# all the coke was drunk by neil and his friends



## Inglip

An example of an "in verb" The English is the source text. Is this correct?

all the coke was drunk by neil and his friends last night at james' party
Inomin ni neil at kanya kaibigan ng lahat coke kahapong gabi sa ang party ni james.

Thank


----------



## 082486

Ininum ni Neil at mga kaibigan niya ang lahat ng coke sa kasiyahan ni James.

kasiyahan:  party (it's kinda awkward to say that, but that's all I can think of right now)

if it's birthday party = kaarawan


----------



## Inglip

Thanks man.


----------



## DotterKat

All the Coke was drunk by Neil and his friends last night at James' party. (OR Neil and his friends drunk all of the Coke last night at James' party.)

Ininum ni Neil at _ng_ mga kaibigan niya ang lahat ng Coke sa party ni James kagabi.
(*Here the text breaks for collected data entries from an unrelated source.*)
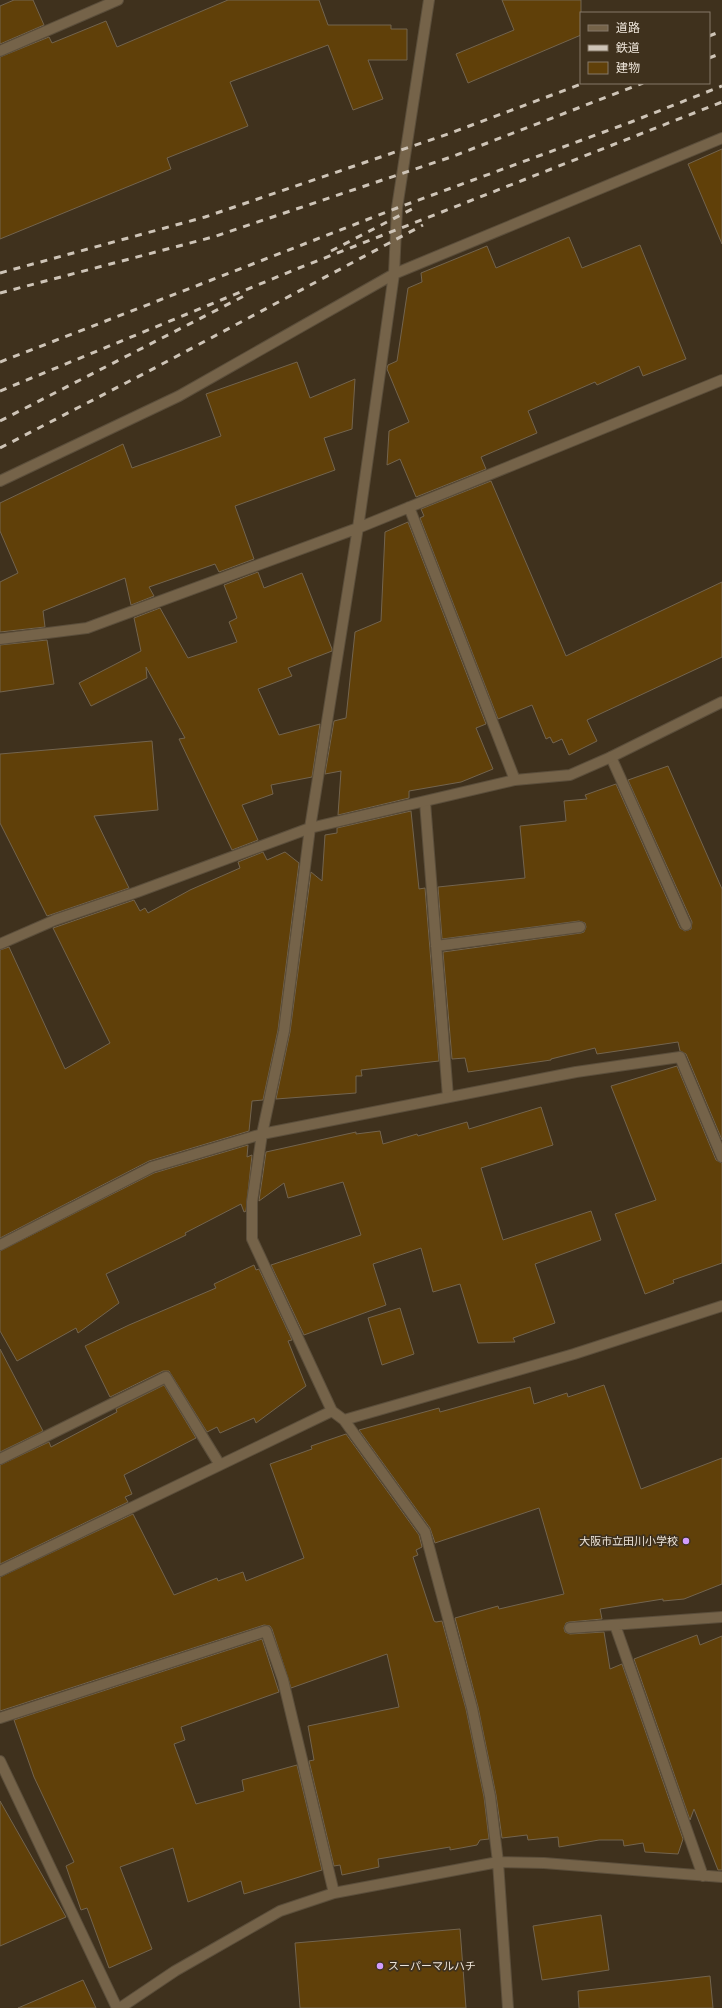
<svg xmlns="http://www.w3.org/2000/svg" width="722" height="2008" viewBox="0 0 722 2008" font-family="'PT Sans Narrow','Noto Sans JP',sans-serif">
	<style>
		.building { fill: #604009; stroke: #73644e }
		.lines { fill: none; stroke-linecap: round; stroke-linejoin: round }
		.service-casing { stroke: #5b4e3b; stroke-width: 12 }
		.minor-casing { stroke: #5b4e3b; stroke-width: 12 }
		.service { stroke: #756349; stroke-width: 10 }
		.minor { stroke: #756349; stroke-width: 10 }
		.rail { stroke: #cec4b7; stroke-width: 3; stroke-dasharray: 7 7; stroke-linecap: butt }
		.poi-dot { fill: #d19dfe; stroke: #3f311d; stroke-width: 1.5 }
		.labels { text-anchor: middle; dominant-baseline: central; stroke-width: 3.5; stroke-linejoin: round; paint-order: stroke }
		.poi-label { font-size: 11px; fill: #eee5d9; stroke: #3f311d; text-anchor: end }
	</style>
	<rect width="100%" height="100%" fill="#3f311d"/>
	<path class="building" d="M14 0H33L44 25 0 44V6Z
		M228 0H319L328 25H391V29H407V60H368L383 99 353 110 328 45 230 82 248 126 167 158 171 169 0 239V57L49 37 52 43 106 21 117 47Z
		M502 0H581V35L468 83 456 54 514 30Z
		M722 149V244L688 164Z
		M569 237 582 268 640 245 686 359 643 376 639 366 597 385 595 382 528 411 537 433 481 457 486 469 416 497 400 459 387 465 389 431 409 422 387 369 388 365 397 361 408 288 422 282 421 273 487 246 496 268Z
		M297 362 310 398 355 379 352 429 324 438 335 470 235 506 254 559 219 572 215 564 149 587 154 596 131 605 125 578 43 611 45 627 0 632V582L18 573 0 531V503L123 444 132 468 221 436 206 394Z
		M491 481 566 656 722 582V657L587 720 597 741 569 755 562 739 553 743 550 737 546 739 532 705 498 719 420 518 424 516 421 509Z
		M408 522 486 724 476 728 493 769 461 782 409 791V798L338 815 341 771 325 774 334 721 346 718 355 632 381 621 385 532Z
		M258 572 264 588 302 573 332 649V651L288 668 292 676 258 689 279 735 320 724 312 777 271 785 273 794 242 805 258 840 232 850 179 739 185 738 146 667 147 678 91 706 79 683 141 651 134 618 160 608 188 658 237 642 229 622 237 618 224 585Z
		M47 640 54 684 0 692V645Z
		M152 741 158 810 94 816 129 888 47 916 0 823V754Z
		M668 766 722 889V1140L686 1054 680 1051 678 1042 597 1054 595 1048 551 1059V1060L468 1072 465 1058 452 1059 443 952 581 933 584 932 586 927 585 923 579 921 442 939 438 887 525 878 520 826 566 821 564 801 587 799 585 795 616 784 680 928 685 931 691 929 692 922 628 780Z
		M411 811 419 889 425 888 439 1061 361 1070 362 1076H356V1093L276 1099 290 1032 311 872 322 881 325 835 337 833V828Z
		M263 852 267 860 285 852 299 863 278 1030 263 1100 252 1101 249 1131 149 1161 0 1238V950L9 947 65 1069 110 1043 53 928 134 900 140 911 145 908 148 913 190 890 240 868 238 862Z
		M677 1066 716 1160 722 1163V1263L673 1280 674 1283 645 1294 615 1214 656 1200 611 1086Z
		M541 1107 553 1145 481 1168 503 1240 591 1211 601 1240 535 1264 555 1323 513 1338 515 1342 478 1343 460 1284 433 1292 421 1248 373 1264 386 1305 304 1335 271 1265 361 1235 343 1182 288 1198 284 1183 259 1201 266 1152 356 1132V1134L380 1131 383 1144 417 1134 418 1136 467 1122 469 1129Z
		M248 1145 247 1157 252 1155 246 1211 244 1212 241 1204 185 1233 186 1235 106 1274 119 1303 78 1333 76 1328 17 1361 0 1331V1251L154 1173Z
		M254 1265 256 1270 259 1269 292 1340 288 1341 306 1386 256 1423 254 1418 220 1433 217 1427 207 1432 169 1371H163L110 1397 85 1346 129 1325 216 1288 214 1284Z
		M400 1308 414 1354 382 1365 368 1318Z
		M0 1349 43 1431 0 1452Z
		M164 1385 196 1438 124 1475 132 1494 125 1497 128 1502 0 1564V1465L49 1442 51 1447 117 1412 116 1409Z
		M604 1385 641 1489 722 1458V1584L684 1599 663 1601V1599L600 1609 602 1619 569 1622 566 1623 564 1628 565 1632 570 1634 604 1632 610 1669 622 1664 683 1839 678 1854 645 1852 643 1843 624 1846 623 1840H599L559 1847 558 1837 528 1840 527 1835 502 1838 496 1795 478 1707 455 1618 498 1606 499 1609 564 1594 539 1508 435 1543 430 1528 359 1430 439 1408 440 1412 530 1387 534 1404 567 1393 568 1397Z
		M346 1434 419 1535 422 1547 416 1550 418 1555 413 1557 434 1621 436 1622 442 1621 466 1709 484 1797 489 1839 480 1840 477 1845 450 1850V1847L378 1859 379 1867 342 1875 340 1865 334 1866 309 1761 314 1760 308 1726 399 1707 387 1654 291 1688 272 1629 270 1626 264 1625 0 1711V1577L133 1514 174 1595 217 1578 218 1581 243 1572 246 1581 304 1558 270 1464 312 1449 311 1446Z
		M697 1635 700 1645 722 1636V1870H718L694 1809 690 1820 634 1659Z
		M262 1639 279 1692 181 1727 185 1740 174 1744 196 1804 244 1791 242 1780 297 1765 322 1870 244 1894 241 1881 188 1902 173 1848 120 1867 152 1949 109 1968 87 1908 81 1910 66 1866 74 1862 34 1777 14 1720Z
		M0 1801 66 1917 0 1946Z
		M601 1915 609 1970 542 1980 533 1926Z
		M460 1929 466 2008H300L295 1943Z
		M710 1976 713 2008H579L578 1991Z
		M83 1980 96 2008H18Z"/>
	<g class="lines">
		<g class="service-casing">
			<path id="service" d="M611 757 686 925
				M425 802 448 1097
				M436 946 580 927"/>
		</g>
		<g class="minor-casing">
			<path id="minor" d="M429 0 397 208 394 274 359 521 310 828 284 1031 262 1134 252 1202V1239L332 1411 344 1420 425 1532 472 1708 490 1796 498 1862 508 2008
				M0 51 118 0
				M0 481 179 396 394 274 722 138
				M409 507 515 780
				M0 639 87 628 358 528 722 380
				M0 944 55 920 137 892 310 828 515 780 570 775 611 757 722 702
				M0 1245 152 1167 262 1134 576 1072 680 1057 722 1157
				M344 1420 574 1354 722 1306
				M0 1459 166 1377 220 1465
				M0 1571 332 1411
				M615 1625 703 1876
				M570 1628 722 1617
				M0 1718 266 1631 283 1680 334 1893
				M0 1761 117 2008
				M120 2008 175 1971 280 1911 334 1893 498 1862 544 1863 722 1877"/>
		</g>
		<use href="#service" class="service"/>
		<use href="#minor" class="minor"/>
		<path class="rail" d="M709 36 722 31
			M709 58 722 53
			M331 251 416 207
			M0 273 205 217 448 134 584 83
			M0 293 213 237 451 157 643 83
			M0 362 397 208 631 122 722 86
			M0 391 294 270 722 102
			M0 421 244 296
			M0 448 149 371 423 225"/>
	</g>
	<g class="poi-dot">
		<circle cx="686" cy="1541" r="4"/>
		<circle cx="380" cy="1966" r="4"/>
	</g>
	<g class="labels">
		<g class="poi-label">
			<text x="678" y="1541">大阪市立田川小学校</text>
			<text x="388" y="1966" text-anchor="start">スーパーマルハチ</text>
		</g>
	</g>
	<rect x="580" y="12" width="130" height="72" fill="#3f311d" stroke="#857968"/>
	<rect x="588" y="25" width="20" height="6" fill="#756349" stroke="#857968"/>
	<text x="616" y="32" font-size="12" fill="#eee5d9">道路</text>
	<rect x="588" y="45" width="20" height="6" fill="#cec4b7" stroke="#857968"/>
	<text x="616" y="52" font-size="12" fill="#eee5d9">鉄道</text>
	<rect x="588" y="62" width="20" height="12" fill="#604009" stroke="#857968"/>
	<text x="616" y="72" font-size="12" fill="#eee5d9">建物</text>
</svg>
Taglish is quite acceptable in this context, though as noted above, _kaarawan_ can be used if it was a birthday party. _Salo-salo_ would be another good word, but still, _party_ is the appropriate choice in this sentence.


----------



## Inglip

Thanks again


----------



## niernier

I go with DotterKat's translation. The word 'party' need not be translated to Tagalog. Kasiyahan ni James can mean James' happiness so you would rather use the word party.


----------